So he switched legal tools. He pointed to Section 122 of a 1974 trade law. It lets a president add a tariff up to 15% for up to 150 days to fix a big trade gap.
That law had never been used this way before. No sitting president had tapped it to set tariffs.
The 150-day clock is the catch. The law was built for short, emergency use, not a lasting tariff.
Think of Section 122 as a backup key. When the Supreme Court locked the front door, the White House reached for it.
A lower trade court ruled that move illegal too. A split panel made the call in May.
The fight comes down to one dusty phrase: "balance-of-payments." The phrase dates back decades, to an era of fixed exchange rates. The lower court leaned on that history, but the appeals court hinted it read the phrase too narrowly.
What To Watch
The groups fighting the tariff are a set of states and two small firms. The states are led by Democrats. Their lawyer said the ruling wasn't a call on the merits. It was just on whether the tariff pauses during appeals.

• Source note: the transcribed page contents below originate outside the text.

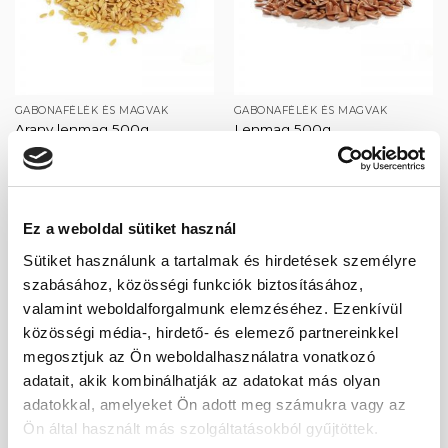
GABONAFÉLÉK ÉS MAGVAK
GABONAFÉLÉK ÉS MAGVAK
Arany lenmag 500g
Lenmag 500g
890
Ft
568
Ft
Ez a weboldal sütiket használ
Sütiket használunk a tartalmak és hirdetések személyre
Kedvencekhez
Kedvencekhez
szabásához, közösségi funkciók biztosításához,
valamint weboldalforgalmunk elemzéséhez. Ezenkívül
közösségi média-, hirdető- és elemező partnereinkkel
megosztjuk az Ön weboldalhasználatra vonatkozó
adatait, akik kombinálhatják az adatokat más olyan
adatokkal, amelyeket Ön adott meg számukra vagy az
NÖVÉNYI OLAJOK
GABONAFÉLÉK ÉS MAGVAK
Lenmagolaj, hidegen sajtolt
Őrölt, zsírtalanított lenmag
Ön által használt más szolgáltatásokból gyűjtöttek.
500ml
500g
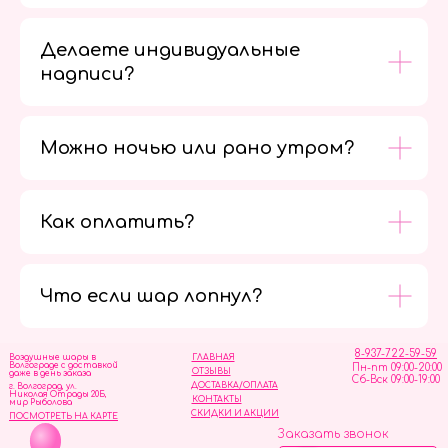
Делаете индивидуальные
надписи?
Можно ночью или рано утром?
Как оплатить?
Мы в
социальных
сетях
Что если шар лопнул?
8-937-722-59-59
Воздушные шары в
ГЛАВНАЯ
Волгограде с доставкой
Пн-пт 09:00-20:00
ОТЗЫВЫ
даже в день заказа
Сб-Вск 09:00-19:00
ДОСТАВКА/ОПЛАТА
г. Волгоград, ул.
Николая Отрады 20Б,
КОНТАКТЫ
мир Рыболова
СКИДКИ И АКЦИИ
ПОСМОТРЕТЬ НА КАРТЕ
Заказать звонок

She vowed to press on. She also called this kind of relief "extraordinary."
The court noted one more thing. If the tariff is later tossed out, importers could get refunds with interest, though not right away.
For now, the duties keep flowing into the Treasury. Importers foot the bill while the fight drags on.
A final decision could take months. This one is likely headed back to the Supreme Court.